Rewrite every line of the records below, replacing "scientific name" with "species" each time it occurs and keeping everything else unchanged.

====== Material ======

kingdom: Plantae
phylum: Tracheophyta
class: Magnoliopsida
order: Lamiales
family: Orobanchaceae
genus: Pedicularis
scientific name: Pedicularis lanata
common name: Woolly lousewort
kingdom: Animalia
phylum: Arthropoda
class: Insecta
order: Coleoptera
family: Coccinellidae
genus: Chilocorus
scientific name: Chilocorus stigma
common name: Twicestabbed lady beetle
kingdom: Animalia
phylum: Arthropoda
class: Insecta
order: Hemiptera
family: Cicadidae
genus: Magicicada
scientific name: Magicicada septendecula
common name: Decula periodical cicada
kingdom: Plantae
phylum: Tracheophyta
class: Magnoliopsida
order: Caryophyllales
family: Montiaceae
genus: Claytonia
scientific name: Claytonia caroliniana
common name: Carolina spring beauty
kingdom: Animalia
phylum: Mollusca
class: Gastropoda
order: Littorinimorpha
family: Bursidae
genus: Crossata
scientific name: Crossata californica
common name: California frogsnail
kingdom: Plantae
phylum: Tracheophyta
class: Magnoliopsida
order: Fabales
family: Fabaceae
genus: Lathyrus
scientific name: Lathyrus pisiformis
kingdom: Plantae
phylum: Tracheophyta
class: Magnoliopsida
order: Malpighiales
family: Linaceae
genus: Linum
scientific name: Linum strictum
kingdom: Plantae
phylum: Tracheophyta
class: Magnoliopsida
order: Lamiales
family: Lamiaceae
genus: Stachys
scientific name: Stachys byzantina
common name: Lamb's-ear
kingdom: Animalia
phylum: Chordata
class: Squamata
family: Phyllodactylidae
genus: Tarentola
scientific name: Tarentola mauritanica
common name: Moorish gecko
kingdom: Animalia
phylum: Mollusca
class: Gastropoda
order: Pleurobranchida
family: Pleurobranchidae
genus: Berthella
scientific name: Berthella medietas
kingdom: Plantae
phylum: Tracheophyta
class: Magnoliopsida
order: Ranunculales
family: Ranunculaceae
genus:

======

• Final result:
kingdom: Plantae
phylum: Tracheophyta
class: Magnoliopsida
order: Lamiales
family: Orobanchaceae
genus: Pedicularis
species: Pedicularis lanata
common name: Woolly lousewort
kingdom: Animalia
phylum: Arthropoda
class: Insecta
order: Coleoptera
family: Coccinellidae
genus: Chilocorus
species: Chilocorus stigma
common name: Twicestabbed lady beetle
kingdom: Animalia
phylum: Arthropoda
class: Insecta
order: Hemiptera
family: Cicadidae
genus: Magicicada
species: Magicicada septendecula
common name: Decula periodical cicada
kingdom: Plantae
phylum: Tracheophyta
class: Magnoliopsida
order: Caryophyllales
family: Montiaceae
genus: Claytonia
species: Claytonia caroliniana
common name: Carolina spring beauty
kingdom: Animalia
phylum: Mollusca
class: Gastropoda
order: Littorinimorpha
family: Bursidae
genus: Crossata
species: Crossata californica
common name: California frogsnail
kingdom: Plantae
phylum: Tracheophyta
class: Magnoliopsida
order: Fabales
family: Fabaceae
genus: Lathyrus
species: Lathyrus pisiformis
kingdom: Plantae
phylum: Tracheophyta
class: Magnoliopsida
order: Malpighiales
family: Linaceae
genus: Linum
species: Linum strictum
kingdom: Plantae
phylum: Tracheophyta
class: Magnoliopsida
order: Lamiales
family: Lamiaceae
genus: Stachys
species: Stachys byzantina
common name: Lamb's-ear
kingdom: Animalia
phylum: Chordata
class: Squamata
family: Phyllodactylidae
genus: Tarentola
species: Tarentola mauritanica
common name: Moorish gecko
kingdom: Animalia
phylum: Mollusca
class: Gastropoda
order: Pleurobranchida
family: Pleurobranchidae
genus: Berthella
species: Berthella medietas
kingdom: Plantae
phylum: Tracheophyta
class: Magnoliopsida
order: Ranunculales
family: Ranunculaceae
genus:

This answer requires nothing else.